In sibling math no matter which half they’re given, it’s always smaller.
“caramelized” is just a word chefs use if they burn things
caramelized onion
caramelized apple
caramelized todd from HR who tried to diss me
Okay, which one of you asked if this year could get any worse?
ME: *smashes bottle into a ship*
MAN: Oh cool, what are you naming it?
ME: I’m not *smashes another bottle* I just hate ships
professor x: what’s your power?
me: i have a metal skeleton and metal claws
professor x: oh sry we mainly fight a guy with magnetic powers so bringing you along would be kinda stupid
me: yeah [looks at camera] that would be stupid wouldn’t it?
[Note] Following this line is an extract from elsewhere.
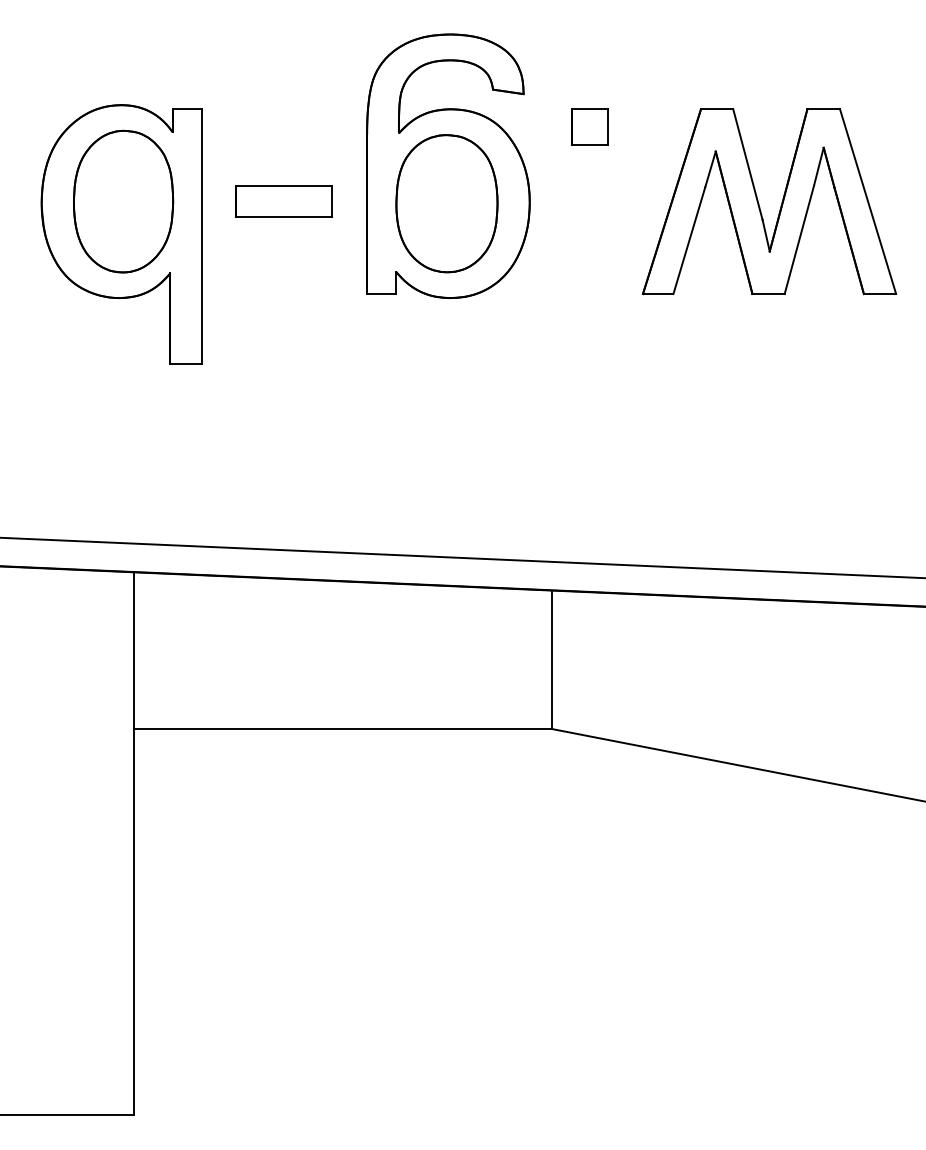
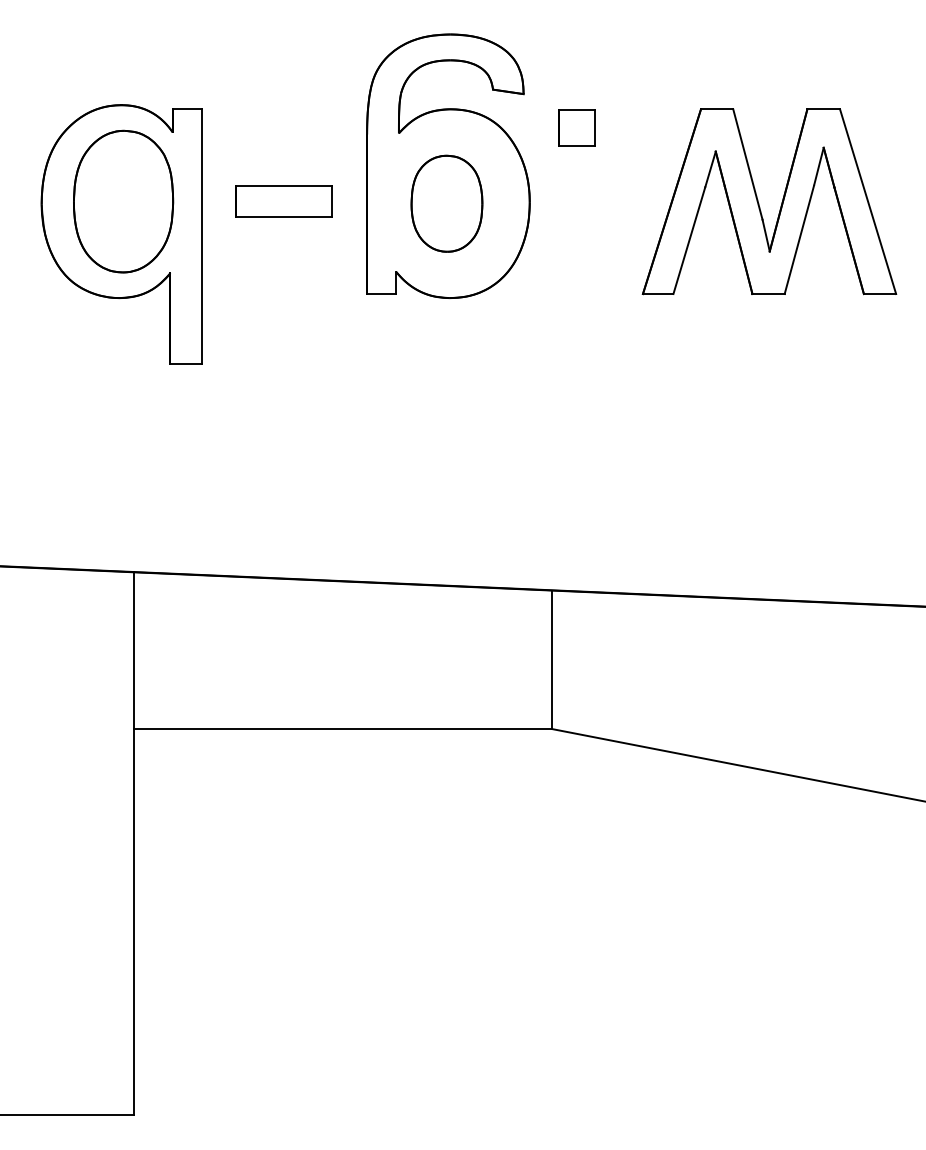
part at (589, 126) position: (589, 126) -> (576, 127)
part at (446, 203) size: 104x140 px -> 74x99 px
line at (462, 557): present -> none
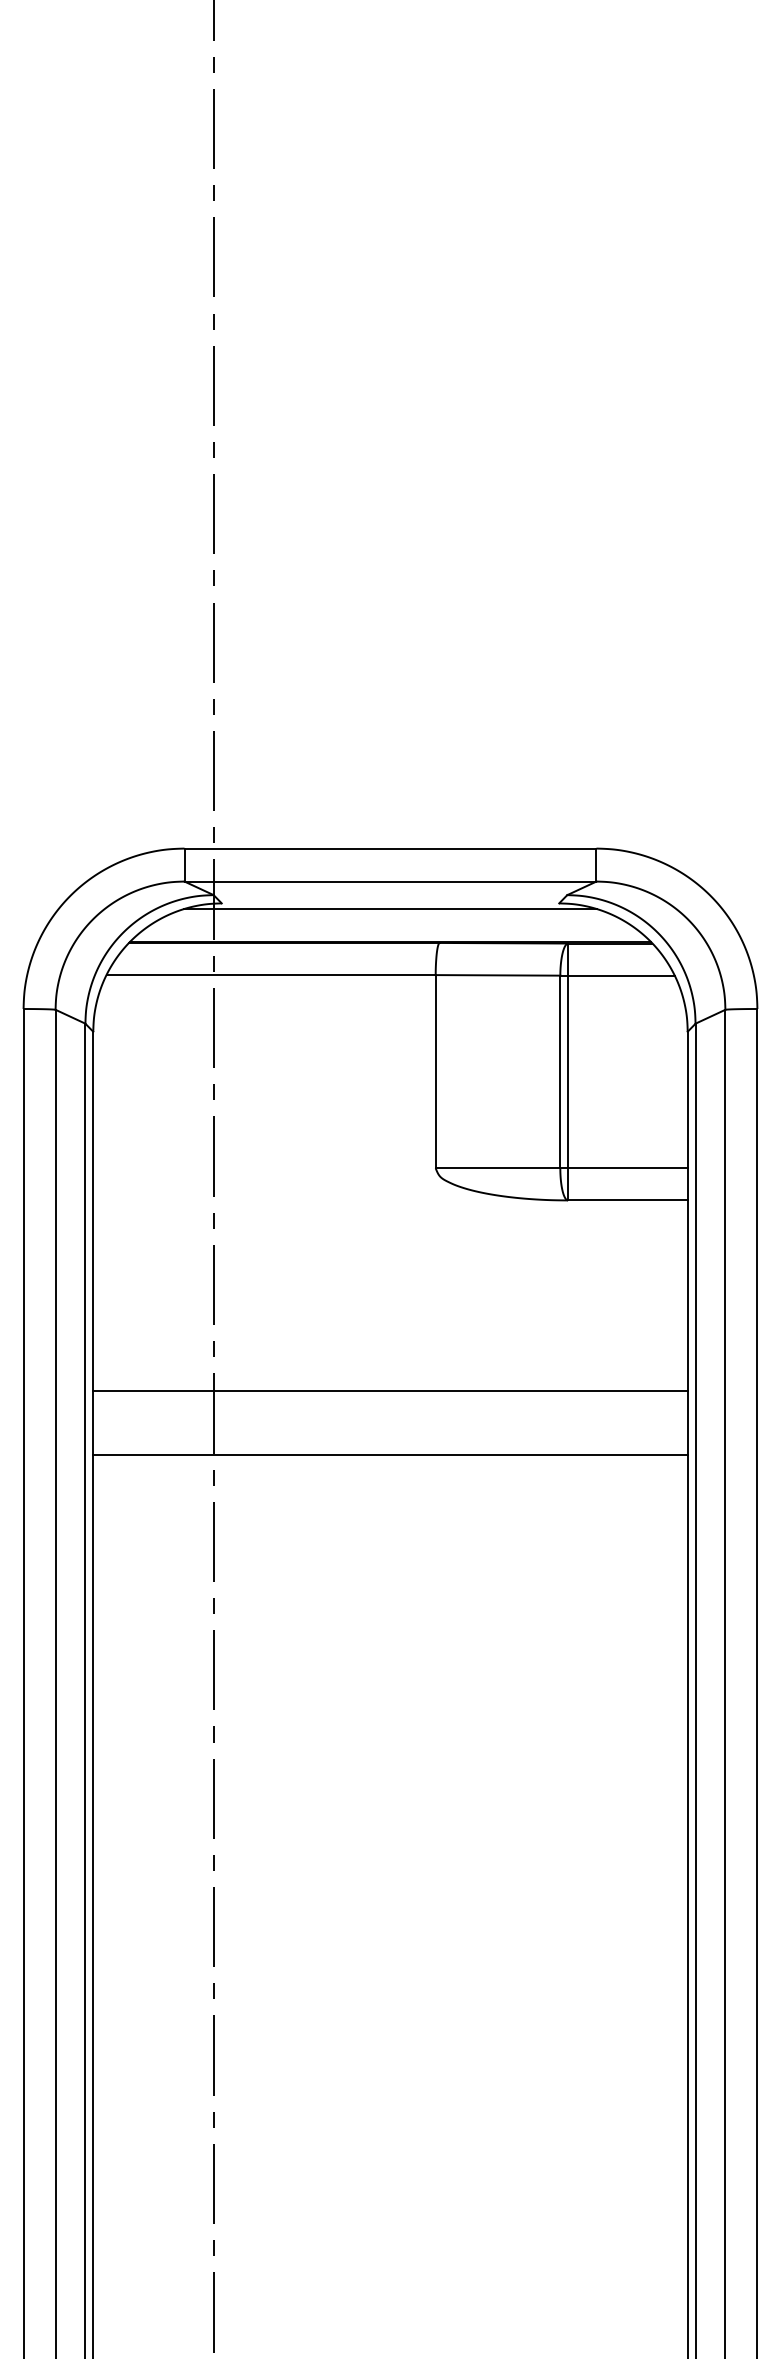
Anyone want to go on a date with me tomorrow? It’s a house chores date. You come over and help clean the house, gutters included, fix a few things. Car needs detailed too. Then when we’re done you can just ghost me
frog: kiss me, I’m a prince
her: ew gross
frog: you have a problem with frogs?
her: no, with the monarchy
twitter is cool because sometimes your random thoughts resonate with thousands of stupid losers
My wedding vows were until death do us part. Yet nowhere did they specify cause of death…
The most important part of living undetected in someone’s attic is to have fun and be yourself
Soulmate sounds like something Satan puts in his coffee.
Kenny Rogers: You’ve got to know when to hold em’
Neo-natal nurse: awww
Kenny Rogers: And know when to fold em?
Neo-natal nurse: absolutely not
Me: [returning organic fertilizer] I don’t need this shit.